I want to sum across undefined amount of columns that start with the same string pattern. I would like for each column of my new data frame to have the column name of the string that was used in column name search. However, I am not sure, how to automatically assign column names that it would result in a given format, e.g.
c(m = "m", w = "w")
I want to use lapply in combination with rowSums like here:
lapply(c(m = "m", w = "w"),
\(x) rowSums(df[startsWith(names(df), x)]))
Basic input:
# m_16 w_16 w_17 m_17 w_18 m_18
#values1 3 4 8 1 12 4
#values2 8 0 12 1 3 2
Desired output:
# m_16 w_16 w_17 m_17 w_18 m_18 m w
#values1 3 4 8 1 12 4 8 24
#values2 8 0 12 1 3 2 11 15
However, as I have mentioned above, there could be more columns and they could start with z, w, etc, and sums also should be calculated, so I want to vectorize the "column name giving" and not to assign the column names by hand.
I have tried looking for it through other stackoverflow threads, but wasn't sure how to search for this problem and have no idea how to solve it myself, beside assigning column names afterwards.

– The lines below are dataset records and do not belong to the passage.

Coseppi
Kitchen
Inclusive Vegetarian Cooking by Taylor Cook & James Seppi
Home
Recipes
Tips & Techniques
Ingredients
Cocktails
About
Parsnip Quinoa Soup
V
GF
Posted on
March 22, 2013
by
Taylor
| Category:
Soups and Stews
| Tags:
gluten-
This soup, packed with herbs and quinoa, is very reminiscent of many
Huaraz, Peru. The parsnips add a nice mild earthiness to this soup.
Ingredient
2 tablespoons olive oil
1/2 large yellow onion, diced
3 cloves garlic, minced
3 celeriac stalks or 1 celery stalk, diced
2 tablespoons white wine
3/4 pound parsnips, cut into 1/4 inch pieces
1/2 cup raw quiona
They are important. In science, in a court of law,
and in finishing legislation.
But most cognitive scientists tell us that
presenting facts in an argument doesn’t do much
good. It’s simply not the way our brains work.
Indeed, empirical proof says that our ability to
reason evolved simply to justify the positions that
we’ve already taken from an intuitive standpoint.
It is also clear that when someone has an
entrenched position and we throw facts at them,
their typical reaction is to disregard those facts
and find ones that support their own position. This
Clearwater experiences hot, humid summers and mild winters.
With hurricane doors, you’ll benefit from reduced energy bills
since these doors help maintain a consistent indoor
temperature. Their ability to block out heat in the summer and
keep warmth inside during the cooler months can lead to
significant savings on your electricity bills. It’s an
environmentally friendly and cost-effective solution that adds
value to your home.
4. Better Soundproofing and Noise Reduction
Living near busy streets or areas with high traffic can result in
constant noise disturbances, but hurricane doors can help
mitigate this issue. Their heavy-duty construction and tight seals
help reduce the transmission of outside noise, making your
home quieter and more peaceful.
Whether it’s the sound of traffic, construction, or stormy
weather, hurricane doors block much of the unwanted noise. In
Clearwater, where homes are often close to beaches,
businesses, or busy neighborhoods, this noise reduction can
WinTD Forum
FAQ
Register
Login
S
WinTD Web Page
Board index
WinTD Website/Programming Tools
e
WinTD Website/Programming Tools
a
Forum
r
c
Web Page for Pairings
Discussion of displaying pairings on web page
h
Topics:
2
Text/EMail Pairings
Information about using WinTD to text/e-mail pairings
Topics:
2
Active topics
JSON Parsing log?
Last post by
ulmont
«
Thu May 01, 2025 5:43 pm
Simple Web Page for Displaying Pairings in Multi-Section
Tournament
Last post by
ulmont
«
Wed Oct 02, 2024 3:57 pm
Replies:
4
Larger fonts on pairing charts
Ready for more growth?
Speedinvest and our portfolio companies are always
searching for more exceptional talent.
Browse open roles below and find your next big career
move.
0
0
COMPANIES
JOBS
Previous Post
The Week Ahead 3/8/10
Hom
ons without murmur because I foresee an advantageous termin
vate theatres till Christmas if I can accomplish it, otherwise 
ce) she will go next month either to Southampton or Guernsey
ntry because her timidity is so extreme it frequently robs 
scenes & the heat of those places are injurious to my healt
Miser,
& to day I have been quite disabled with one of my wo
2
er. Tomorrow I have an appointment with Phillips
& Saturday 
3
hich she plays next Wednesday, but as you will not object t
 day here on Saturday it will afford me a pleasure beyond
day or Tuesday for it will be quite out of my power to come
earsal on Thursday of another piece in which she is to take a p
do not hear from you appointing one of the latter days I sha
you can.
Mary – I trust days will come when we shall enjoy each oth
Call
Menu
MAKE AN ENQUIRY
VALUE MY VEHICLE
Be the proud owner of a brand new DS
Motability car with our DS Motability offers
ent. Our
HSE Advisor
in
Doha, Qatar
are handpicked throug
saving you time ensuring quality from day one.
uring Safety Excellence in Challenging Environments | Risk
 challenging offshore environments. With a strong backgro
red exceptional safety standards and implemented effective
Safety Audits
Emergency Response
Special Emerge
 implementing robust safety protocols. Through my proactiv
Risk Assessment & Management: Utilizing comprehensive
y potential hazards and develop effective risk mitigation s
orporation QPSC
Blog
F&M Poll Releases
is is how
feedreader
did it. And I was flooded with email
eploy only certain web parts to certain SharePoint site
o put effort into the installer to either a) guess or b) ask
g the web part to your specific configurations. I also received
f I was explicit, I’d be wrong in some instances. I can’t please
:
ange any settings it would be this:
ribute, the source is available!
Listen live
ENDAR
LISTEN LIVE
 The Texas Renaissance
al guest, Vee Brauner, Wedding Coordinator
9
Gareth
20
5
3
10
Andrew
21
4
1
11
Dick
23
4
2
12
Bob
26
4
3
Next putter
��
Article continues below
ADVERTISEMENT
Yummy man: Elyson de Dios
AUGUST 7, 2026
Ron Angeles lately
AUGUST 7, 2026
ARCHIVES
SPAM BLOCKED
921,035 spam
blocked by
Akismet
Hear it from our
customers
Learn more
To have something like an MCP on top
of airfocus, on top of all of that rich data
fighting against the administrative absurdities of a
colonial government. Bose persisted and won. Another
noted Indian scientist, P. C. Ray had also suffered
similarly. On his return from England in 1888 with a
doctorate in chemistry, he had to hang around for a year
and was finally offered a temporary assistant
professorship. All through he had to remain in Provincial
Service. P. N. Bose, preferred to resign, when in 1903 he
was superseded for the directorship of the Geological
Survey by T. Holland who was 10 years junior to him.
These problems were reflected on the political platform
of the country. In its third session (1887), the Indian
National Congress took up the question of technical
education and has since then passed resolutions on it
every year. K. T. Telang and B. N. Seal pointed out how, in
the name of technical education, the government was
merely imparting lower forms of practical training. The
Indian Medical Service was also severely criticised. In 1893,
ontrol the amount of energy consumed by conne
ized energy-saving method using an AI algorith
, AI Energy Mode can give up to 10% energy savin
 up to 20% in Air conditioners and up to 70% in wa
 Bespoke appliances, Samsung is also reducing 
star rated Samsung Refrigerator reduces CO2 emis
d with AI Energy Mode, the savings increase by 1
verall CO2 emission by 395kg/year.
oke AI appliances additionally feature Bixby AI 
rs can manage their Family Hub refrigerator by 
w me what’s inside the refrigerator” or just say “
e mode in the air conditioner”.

Supposing your first column is named #
and the other columns are named in a pattern like letter_SomethingElse
.
search_pattern <- unique(gsub("(?<=^[a-z]).*", "\\1", names(df), perl = TRUE))[-1]
names(search_pattern) <- search_pattern
cbind(df, lapply(search_pattern, \(x) rowSums(df[startsWith(names(df), x)])))
returns
# m_16 w_16 w_17 m_17 w_18 m_18 m w
1 #values1 3 4 8 1 12 4 8 24
2 #values2 8 0 12 1 3 2 11 15